Aufgabe: Wandeln Sie das Material vom Anfang bis einschließlich der Zeile mit „Exposure: Exposure -> Mortality“ in eine Markdown-Tabelle mit den Spalten „Nr.“ und „Zeile“ um, wobei Leerzeilen entfallen.

Extrahierte Daten:
_ _ _ _

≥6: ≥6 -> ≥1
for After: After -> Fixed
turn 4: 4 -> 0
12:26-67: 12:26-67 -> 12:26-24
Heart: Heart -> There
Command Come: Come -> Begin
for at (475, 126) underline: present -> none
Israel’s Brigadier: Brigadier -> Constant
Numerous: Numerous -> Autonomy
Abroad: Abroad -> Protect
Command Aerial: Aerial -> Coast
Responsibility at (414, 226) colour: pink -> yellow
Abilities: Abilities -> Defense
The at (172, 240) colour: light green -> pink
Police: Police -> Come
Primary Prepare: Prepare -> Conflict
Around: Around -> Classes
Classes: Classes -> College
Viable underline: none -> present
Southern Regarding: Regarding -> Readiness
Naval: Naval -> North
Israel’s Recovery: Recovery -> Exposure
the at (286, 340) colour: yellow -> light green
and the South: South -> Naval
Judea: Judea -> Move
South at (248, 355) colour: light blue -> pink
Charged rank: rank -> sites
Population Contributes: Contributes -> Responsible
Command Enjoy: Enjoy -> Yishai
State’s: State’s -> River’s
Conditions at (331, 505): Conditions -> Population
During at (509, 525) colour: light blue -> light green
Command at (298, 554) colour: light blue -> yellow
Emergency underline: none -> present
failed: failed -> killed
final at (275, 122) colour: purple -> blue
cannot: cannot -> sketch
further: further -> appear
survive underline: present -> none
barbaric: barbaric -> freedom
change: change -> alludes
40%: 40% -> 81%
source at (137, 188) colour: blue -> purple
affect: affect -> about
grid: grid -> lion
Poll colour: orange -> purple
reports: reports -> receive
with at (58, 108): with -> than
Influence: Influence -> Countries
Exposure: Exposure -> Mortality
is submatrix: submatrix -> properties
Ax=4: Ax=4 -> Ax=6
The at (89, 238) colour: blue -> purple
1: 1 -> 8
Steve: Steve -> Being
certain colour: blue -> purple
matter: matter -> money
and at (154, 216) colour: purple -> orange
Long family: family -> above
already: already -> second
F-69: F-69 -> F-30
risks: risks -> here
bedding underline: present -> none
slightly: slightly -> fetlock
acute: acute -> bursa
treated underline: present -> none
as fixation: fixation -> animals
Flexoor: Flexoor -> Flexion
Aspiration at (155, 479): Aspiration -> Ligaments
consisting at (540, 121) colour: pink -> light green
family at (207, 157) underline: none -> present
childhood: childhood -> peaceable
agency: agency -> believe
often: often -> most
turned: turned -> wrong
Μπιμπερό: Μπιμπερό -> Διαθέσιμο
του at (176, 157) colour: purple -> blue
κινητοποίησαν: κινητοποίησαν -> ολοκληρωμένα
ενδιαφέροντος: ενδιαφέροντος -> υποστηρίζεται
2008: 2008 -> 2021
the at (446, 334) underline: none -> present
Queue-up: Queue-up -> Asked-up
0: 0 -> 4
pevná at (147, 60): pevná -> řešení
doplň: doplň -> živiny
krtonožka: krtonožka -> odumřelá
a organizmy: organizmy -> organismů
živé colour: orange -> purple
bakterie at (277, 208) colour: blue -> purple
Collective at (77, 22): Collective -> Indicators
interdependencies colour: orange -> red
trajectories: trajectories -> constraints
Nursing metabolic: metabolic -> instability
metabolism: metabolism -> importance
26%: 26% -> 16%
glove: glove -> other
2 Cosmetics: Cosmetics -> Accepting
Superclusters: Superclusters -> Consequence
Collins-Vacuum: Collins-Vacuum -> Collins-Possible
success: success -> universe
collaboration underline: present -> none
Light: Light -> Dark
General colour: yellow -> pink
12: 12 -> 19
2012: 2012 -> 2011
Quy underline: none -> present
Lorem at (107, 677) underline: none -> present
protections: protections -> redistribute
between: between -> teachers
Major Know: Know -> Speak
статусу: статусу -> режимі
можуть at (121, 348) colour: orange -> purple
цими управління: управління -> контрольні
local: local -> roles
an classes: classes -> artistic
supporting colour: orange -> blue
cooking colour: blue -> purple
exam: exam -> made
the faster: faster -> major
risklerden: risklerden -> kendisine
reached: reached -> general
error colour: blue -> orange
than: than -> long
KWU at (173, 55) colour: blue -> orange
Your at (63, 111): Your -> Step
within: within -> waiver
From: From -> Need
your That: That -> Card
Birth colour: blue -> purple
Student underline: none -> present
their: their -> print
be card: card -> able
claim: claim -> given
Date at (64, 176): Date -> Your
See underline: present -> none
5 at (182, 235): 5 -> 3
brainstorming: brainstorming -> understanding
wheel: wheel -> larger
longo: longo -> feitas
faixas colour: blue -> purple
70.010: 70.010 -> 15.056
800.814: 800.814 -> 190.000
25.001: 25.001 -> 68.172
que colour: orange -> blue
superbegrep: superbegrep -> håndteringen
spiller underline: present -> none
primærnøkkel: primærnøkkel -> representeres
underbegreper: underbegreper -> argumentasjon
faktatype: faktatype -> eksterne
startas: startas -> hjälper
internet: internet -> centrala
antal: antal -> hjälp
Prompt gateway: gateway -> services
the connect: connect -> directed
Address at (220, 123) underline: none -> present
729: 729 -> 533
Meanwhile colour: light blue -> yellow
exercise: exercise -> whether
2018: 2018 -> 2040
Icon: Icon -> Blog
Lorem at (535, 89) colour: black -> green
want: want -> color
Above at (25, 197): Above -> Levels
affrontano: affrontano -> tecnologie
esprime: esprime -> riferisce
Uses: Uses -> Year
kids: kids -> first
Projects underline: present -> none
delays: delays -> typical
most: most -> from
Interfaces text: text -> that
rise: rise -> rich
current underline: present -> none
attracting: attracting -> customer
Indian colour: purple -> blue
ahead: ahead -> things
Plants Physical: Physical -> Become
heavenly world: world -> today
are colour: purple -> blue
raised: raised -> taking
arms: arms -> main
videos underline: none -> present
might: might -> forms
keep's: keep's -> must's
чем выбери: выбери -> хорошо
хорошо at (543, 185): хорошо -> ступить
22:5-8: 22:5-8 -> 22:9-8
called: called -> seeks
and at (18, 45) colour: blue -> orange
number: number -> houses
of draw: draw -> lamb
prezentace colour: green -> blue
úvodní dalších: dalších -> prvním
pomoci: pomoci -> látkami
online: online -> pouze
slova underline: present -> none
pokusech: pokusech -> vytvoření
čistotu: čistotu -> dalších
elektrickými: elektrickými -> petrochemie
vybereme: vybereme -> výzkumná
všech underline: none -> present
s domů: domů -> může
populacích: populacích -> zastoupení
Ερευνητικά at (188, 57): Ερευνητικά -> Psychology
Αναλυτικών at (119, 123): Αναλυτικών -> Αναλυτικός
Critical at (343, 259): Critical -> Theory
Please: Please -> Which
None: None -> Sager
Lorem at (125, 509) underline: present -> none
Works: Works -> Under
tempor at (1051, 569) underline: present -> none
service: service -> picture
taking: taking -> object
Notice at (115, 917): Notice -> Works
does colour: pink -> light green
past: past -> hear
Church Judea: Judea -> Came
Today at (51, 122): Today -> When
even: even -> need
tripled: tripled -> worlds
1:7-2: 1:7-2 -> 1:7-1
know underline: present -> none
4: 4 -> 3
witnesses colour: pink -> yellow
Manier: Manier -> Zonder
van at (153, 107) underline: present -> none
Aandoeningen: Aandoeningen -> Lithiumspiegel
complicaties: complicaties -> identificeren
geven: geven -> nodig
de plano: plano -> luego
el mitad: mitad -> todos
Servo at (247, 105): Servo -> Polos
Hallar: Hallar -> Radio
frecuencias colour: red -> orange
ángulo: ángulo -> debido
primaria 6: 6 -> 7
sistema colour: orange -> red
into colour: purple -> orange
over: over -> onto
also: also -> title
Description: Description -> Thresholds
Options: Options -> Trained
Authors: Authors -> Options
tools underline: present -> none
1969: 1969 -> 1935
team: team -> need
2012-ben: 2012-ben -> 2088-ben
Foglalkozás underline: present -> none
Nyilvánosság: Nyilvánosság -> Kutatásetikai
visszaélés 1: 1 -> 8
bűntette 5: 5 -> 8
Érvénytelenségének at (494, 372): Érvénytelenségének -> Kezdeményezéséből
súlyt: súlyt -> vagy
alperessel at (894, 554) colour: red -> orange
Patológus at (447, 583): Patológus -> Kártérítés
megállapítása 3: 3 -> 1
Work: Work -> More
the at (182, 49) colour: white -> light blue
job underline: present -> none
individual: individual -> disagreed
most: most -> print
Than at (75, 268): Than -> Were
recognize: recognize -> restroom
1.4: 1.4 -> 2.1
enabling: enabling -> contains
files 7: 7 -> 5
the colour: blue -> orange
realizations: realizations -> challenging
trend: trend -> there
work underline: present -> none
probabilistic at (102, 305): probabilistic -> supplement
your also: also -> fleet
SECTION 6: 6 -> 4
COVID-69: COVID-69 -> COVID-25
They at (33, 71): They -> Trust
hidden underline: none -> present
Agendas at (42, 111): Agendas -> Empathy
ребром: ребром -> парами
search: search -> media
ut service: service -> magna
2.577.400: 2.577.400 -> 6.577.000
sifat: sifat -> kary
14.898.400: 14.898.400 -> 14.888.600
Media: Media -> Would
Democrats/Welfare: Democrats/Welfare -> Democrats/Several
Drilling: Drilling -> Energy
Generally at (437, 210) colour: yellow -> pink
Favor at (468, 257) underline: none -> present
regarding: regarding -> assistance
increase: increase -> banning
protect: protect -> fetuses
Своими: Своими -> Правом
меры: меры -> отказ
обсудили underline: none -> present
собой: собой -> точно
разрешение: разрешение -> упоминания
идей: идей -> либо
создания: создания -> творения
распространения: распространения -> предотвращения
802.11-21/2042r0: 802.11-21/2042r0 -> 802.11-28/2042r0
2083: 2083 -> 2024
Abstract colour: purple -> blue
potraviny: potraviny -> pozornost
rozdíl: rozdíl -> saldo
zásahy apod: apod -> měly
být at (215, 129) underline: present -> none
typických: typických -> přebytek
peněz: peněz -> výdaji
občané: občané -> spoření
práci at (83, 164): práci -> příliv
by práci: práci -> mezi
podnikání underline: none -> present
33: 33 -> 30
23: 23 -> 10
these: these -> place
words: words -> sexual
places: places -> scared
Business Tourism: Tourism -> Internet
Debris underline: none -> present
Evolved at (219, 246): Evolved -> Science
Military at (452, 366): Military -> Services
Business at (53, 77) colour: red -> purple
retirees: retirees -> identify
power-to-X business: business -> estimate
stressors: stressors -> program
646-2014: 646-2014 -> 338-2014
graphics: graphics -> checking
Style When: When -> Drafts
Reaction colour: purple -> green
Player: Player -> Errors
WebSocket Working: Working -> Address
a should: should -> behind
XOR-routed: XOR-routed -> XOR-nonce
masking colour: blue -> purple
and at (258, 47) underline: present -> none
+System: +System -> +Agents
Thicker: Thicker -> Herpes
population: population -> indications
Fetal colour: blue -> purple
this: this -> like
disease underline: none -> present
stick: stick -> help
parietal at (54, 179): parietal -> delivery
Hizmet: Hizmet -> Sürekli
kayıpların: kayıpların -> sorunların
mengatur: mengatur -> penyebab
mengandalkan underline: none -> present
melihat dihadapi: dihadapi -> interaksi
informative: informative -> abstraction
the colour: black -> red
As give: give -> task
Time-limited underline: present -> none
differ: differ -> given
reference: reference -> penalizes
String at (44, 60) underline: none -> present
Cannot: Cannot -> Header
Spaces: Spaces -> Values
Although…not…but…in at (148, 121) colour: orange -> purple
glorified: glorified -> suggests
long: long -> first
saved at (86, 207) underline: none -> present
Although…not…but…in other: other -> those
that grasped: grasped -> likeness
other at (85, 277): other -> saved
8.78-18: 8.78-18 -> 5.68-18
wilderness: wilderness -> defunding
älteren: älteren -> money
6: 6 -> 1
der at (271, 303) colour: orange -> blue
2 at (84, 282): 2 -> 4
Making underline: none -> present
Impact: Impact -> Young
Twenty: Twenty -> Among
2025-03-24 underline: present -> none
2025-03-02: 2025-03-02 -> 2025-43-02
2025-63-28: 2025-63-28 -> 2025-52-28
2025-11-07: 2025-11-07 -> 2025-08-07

_ _ _ _

Vollständige Lösung:
| Nr. | Zeile |
|---|---|
| 1 | ≥6: ≥6 -> ≥1 |
| 2 | for After: After -> Fixed |
| 3 | turn 4: 4 -> 0 |
| 4 | 12:26-67: 12:26-67 -> 12:26-24 |
| 5 | Heart: Heart -> There |
| 6 | Command Come: Come -> Begin |
| 7 | for at (475, 126) underline: present -> none |
| 8 | Israel’s Brigadier: Brigadier -> Constant |
| 9 | Numerous: Numerous -> Autonomy |
| 10 | Abroad: Abroad -> Protect |
| 11 | Command Aerial: Aerial -> Coast |
| 12 | Responsibility at (414, 226) colour: pink -> yellow |
| 13 | Abilities: Abilities -> Defense |
| 14 | The at (172, 240) colour: light green -> pink |
| 15 | Police: Police -> Come |
| 16 | Primary Prepare: Prepare -> Conflict |
| 17 | Around: Around -> Classes |
| 18 | Classes: Classes -> College |
| 19 | Viable underline: none -> present |
| 20 | Southern Regarding: Regarding -> Readiness |
| 21 | Naval: Naval -> North |
| 22 | Israel’s Recovery: Recovery -> Exposure |
| 23 | the at (286, 340) colour: yellow -> light green |
| 24 | and the South: South -> Naval |
| 25 | Judea: Judea -> Move |
| 26 | South at (248, 355) colour: light blue -> pink |
| 27 | Charged rank: rank -> sites |
| 28 | Population Contributes: Contributes -> Responsible |
| 29 | Command Enjoy: Enjoy -> Yishai |
| 30 | State’s: State’s -> River’s |
| 31 | Conditions at (331, 505): Conditions -> Population |
| 32 | During at (509, 525) colour: light blue -> light green |
| 33 | Command at (298, 554) colour: light blue -> yellow |
| 34 | Emergency underline: none -> present |
| 35 | failed: failed -> killed |
| 36 | final at (275, 122) colour: purple -> blue |
| 37 | cannot: cannot -> sketch |
| 38 | further: further -> appear |
| 39 | survive underline: present -> none |
| 40 | barbaric: barbaric -> freedom |
| 41 | change: change -> alludes |
| 42 | 40%: 40% -> 81% |
| 43 | source at (137, 188) colour: blue -> purple |
| 44 | affect: affect -> about |
| 45 | grid: grid -> lion |
| 46 | Poll colour: orange -> purple |
| 47 | reports: reports -> receive |
| 48 | with at (58, 108): with -> than |
| 49 | Influence: Influence -> Countries |
| 50 | Exposure: Exposure -> Mortality |